### 原文
Python 自然语言处理 1.8 练习

Natural Language Processing with Python
Python 自然语言处理
1.8练习

5. Compare the lexical diversity scores for humor and romance fiction in Table 1-1. Which genre is more lexically diverse?

[√] romance fiction: 8.3
[x] humor:4.3

6. Produce a dispersion plot of the four main protagonists in Sense and Sensibility:Elinor, Marianne, Edward, and Willoughby. What can you observe about the different roles played by the males and females in this novel? Can you identify the couples?

text2.dispersion_plot(["Elinor","Marianne","Edward","Willoughby"])

7. Find the collocations(搭配) in text5 .

text5.collocations()

wanna chat; PART JOIN; MODE #14-19teens; JOIN PART; PART PART;
cute.-ass MP3; MP3 player; JOIN JOIN; times .. .; ACTION watches; guys
wanna; song lasts; last night; ACTION sits; -...)...- S.M.R.; Lime
Player; Player 12%; dont know; lez gurls; long time

8. Consider the following Python expression: len(set(text4)) . State the purpose of this expression. Describe the two steps involved in performing this computation.

text4中＂词类型＂的数目．
第一步，set(text4) 获得在text4中"词类型"的词汇表
第二部， len() 计算这个词汇表的大小（"词类型"数目）

9. 25. ◑Define sent to be the list of words ['she', 'sells', 'sea', 'shells', 'by','the', 'sea', 'shore'] . Now write code to perform the following tasks:

a. Print all words beginning with sh.

[w for w in sent if w.startswith('sh')]

b. Print all words longer than four characters

1st Solution

 [w for w in sent if len(w) >= 4]

2nd Solution

 for ab in sent:
    if len(ab) >= 4:
        print ab,

Q25

26.◑ What does the following Python code do? sum([len(w) for w in text1]) Can you use it to work out the average word length of a text?

Text1 中有999044个字符（标点符号＋ sum(每个单词长度))

>>> sum([len(w) for w in text1])/len(text1)
3

页面文本提取结果
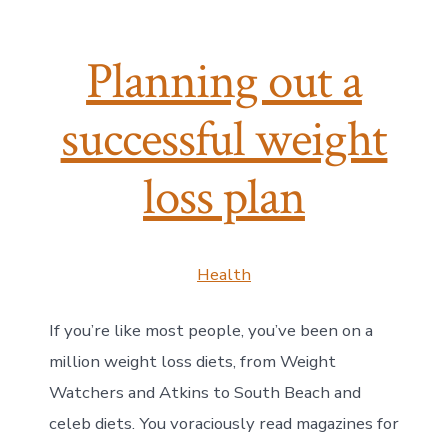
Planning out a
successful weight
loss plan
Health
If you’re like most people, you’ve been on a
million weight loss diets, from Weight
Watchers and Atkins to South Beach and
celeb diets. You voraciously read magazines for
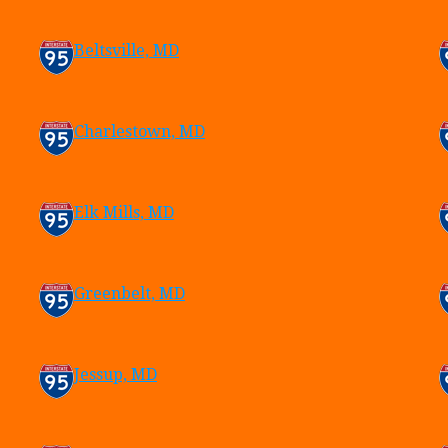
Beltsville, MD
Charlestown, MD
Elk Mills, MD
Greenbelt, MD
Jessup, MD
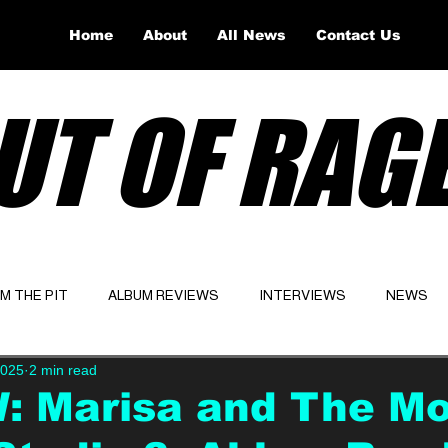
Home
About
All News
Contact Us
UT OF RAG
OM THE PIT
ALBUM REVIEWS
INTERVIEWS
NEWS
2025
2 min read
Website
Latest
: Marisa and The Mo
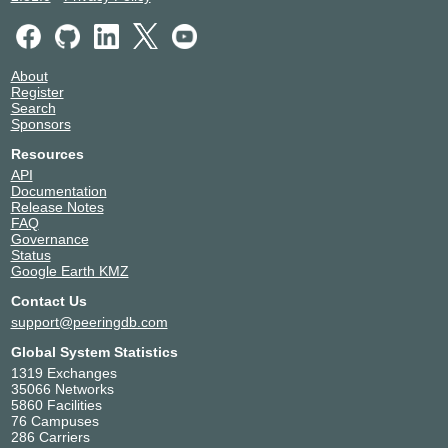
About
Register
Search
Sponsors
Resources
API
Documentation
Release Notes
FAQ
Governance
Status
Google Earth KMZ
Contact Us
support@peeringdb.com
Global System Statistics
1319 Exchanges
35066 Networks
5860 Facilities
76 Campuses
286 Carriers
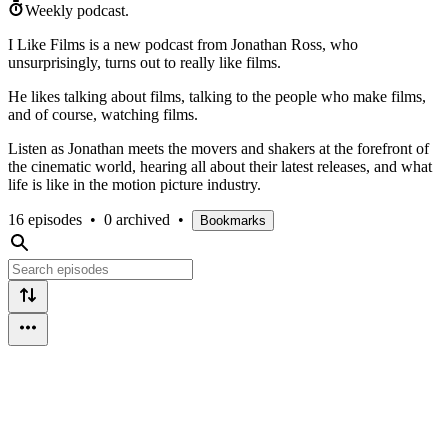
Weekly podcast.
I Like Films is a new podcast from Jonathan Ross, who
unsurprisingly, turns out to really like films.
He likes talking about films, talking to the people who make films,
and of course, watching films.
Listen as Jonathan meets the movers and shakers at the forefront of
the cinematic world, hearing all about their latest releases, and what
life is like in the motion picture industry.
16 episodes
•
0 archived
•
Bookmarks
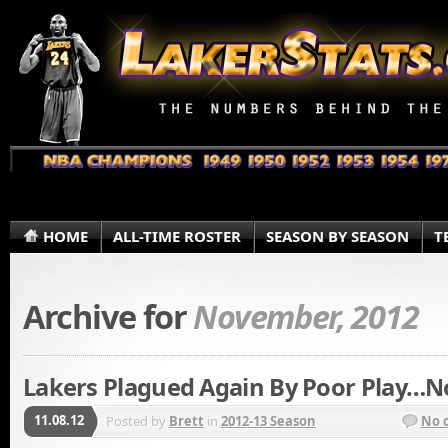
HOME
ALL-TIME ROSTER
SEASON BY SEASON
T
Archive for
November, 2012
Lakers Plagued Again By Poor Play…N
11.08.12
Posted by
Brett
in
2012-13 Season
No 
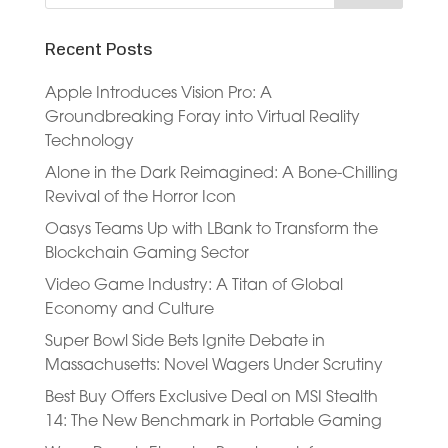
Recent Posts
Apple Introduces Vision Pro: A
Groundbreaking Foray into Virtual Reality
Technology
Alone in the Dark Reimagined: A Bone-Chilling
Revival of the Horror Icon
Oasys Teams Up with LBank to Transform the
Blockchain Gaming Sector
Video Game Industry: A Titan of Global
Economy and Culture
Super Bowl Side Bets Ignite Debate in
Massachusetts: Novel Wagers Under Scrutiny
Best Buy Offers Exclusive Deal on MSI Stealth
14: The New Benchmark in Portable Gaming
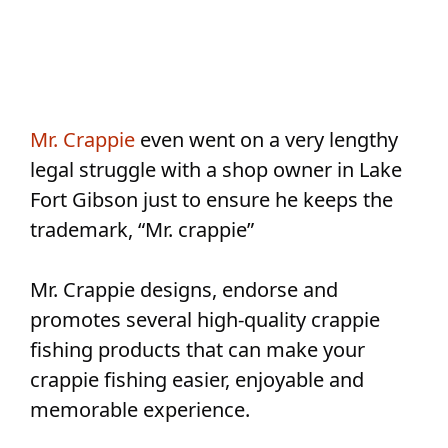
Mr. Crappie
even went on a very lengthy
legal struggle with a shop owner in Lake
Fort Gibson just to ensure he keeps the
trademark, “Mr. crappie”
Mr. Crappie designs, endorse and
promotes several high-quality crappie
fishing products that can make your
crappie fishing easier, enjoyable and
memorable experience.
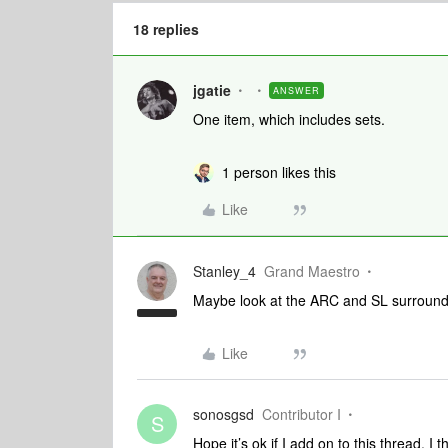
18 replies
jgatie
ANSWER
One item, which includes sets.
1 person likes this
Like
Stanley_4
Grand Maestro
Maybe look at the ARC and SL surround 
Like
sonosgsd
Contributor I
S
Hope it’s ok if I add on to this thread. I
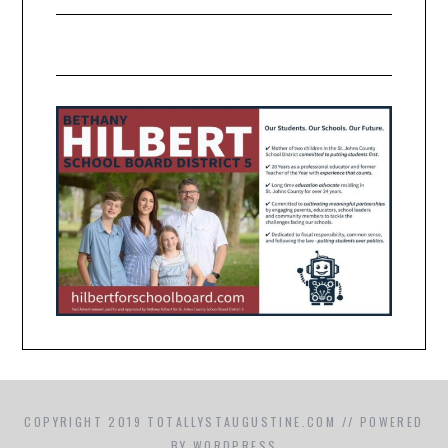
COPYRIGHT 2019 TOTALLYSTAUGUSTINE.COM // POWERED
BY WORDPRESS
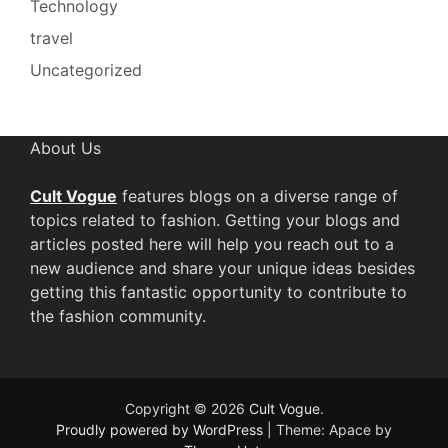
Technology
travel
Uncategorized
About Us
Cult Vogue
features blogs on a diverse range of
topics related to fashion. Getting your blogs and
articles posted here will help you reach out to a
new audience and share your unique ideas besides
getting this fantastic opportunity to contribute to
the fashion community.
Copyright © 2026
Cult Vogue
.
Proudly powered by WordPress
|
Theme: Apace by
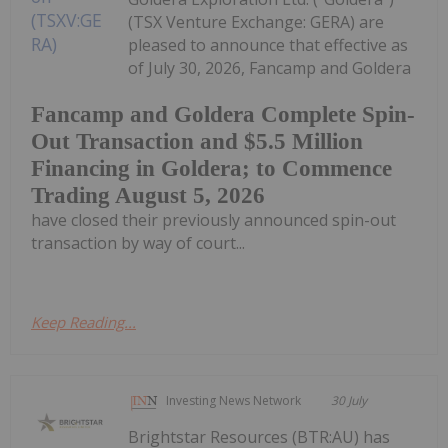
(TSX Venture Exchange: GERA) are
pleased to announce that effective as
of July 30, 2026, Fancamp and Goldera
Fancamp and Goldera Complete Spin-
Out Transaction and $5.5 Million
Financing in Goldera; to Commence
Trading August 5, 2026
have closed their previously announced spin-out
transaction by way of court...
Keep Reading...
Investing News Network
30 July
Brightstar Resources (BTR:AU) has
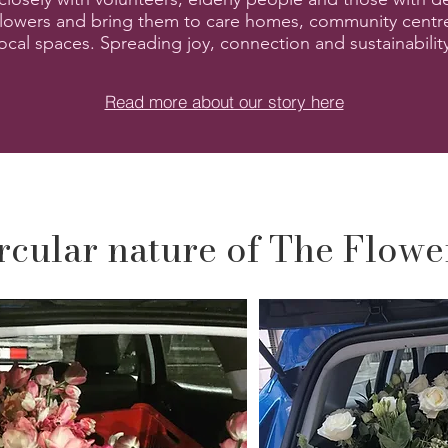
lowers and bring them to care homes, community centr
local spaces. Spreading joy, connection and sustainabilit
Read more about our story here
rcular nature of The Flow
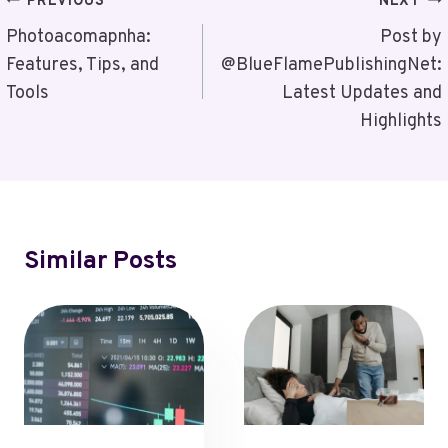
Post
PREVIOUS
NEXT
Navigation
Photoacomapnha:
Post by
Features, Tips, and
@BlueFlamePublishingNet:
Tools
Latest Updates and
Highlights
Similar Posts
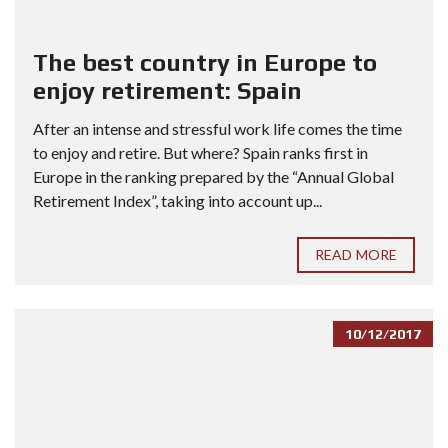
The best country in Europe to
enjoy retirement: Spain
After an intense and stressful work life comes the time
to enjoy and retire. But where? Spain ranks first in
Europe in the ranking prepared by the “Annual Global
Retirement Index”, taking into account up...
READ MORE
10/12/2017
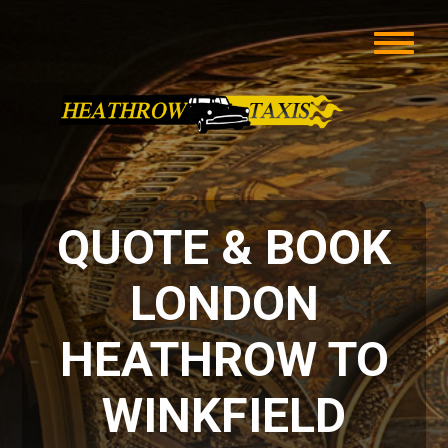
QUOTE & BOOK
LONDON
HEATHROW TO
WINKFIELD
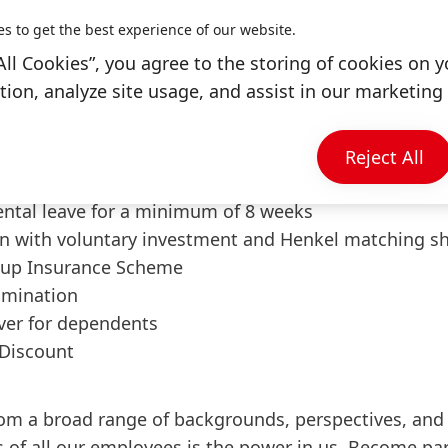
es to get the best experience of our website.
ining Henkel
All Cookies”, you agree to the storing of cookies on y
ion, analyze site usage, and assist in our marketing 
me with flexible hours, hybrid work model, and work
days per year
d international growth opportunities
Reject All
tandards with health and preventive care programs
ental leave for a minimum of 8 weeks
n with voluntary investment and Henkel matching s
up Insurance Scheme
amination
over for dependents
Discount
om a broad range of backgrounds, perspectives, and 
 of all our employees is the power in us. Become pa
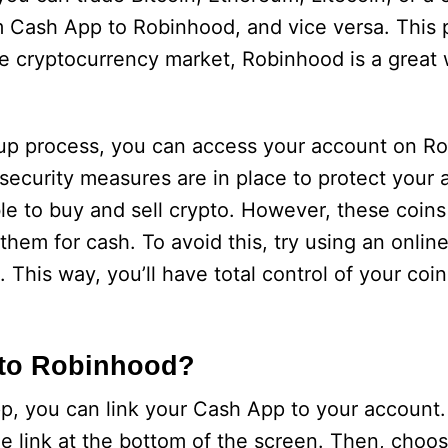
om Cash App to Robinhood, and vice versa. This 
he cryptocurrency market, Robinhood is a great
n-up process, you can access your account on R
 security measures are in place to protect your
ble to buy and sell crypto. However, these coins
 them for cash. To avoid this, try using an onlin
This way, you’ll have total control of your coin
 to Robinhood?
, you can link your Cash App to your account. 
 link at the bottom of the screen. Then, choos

### 练习要求
**1.** 请原样返回原文中从“Natural Language Processing”到“identify the couples?”的这段文字。
**2.** 请将页面文本提取结果中从含有“The best country in Europe to”的那一行到最后一行逐行原样重新录入，只录这些行，其中的图片不要录入。

### 参考答案
**1.**
Natural Language Processing with Python
Python 自然语言处理
1.8练习

5. Compare the lexical diversity scores for humor and romance fiction in Table 1-1. Which genre is more lexically diverse?

[√] romance fiction: 8.3
[x] humor:4.3

6. Produce a dispersion plot of the four main protagonists in Sense and Sensibility:Elinor, Marianne, Edward, and Willoughby. What can you observe about the different roles played by the males and females in this novel? Can you identify the couples?

**2.**
The best country in Europe to
enjoy retirement: Spain
After an intense and stressful work life comes the time
to enjoy and retire. But where? Spain ranks first in
Europe in the ranking prepared by the “Annual Global
Retirement Index”, taking into account up...
READ MORE
10/12/2017
QUOTE & BOOK
LONDON
HEATHROW TO
WINKFIELD
es to get the best experience of our website.
ining Henkel
All Cookies”, you agree to the storing of cookies on y
ion, analyze site usage, and assist in our marketing 
me with flexible hours, hybrid work model, and work
days per year
d international growth opportunities
Reject All
tandards with health and preventive care programs
ental leave for a minimum of 8 weeks
n with voluntary investment and Henkel matching s
up Insurance Scheme
amination
over for dependents
Discount
om a broad range of backgrounds, perspectives, and 
 of all our employees is the power in us. Become pa
om Cash App to Robinhood, and vice versa. This 
he cryptocurrency market, Robinhood is a great
n-up process, you can access your account on R
 security measures are in place to protect your
ble to buy and sell crypto. However, these coins
 them for cash. To avoid this, try using an onlin
This way, you’ll have total control of your coin
 to Robinhood?
, you can link your Cash App to your account. 
 link at the bottom of the screen. Then, choos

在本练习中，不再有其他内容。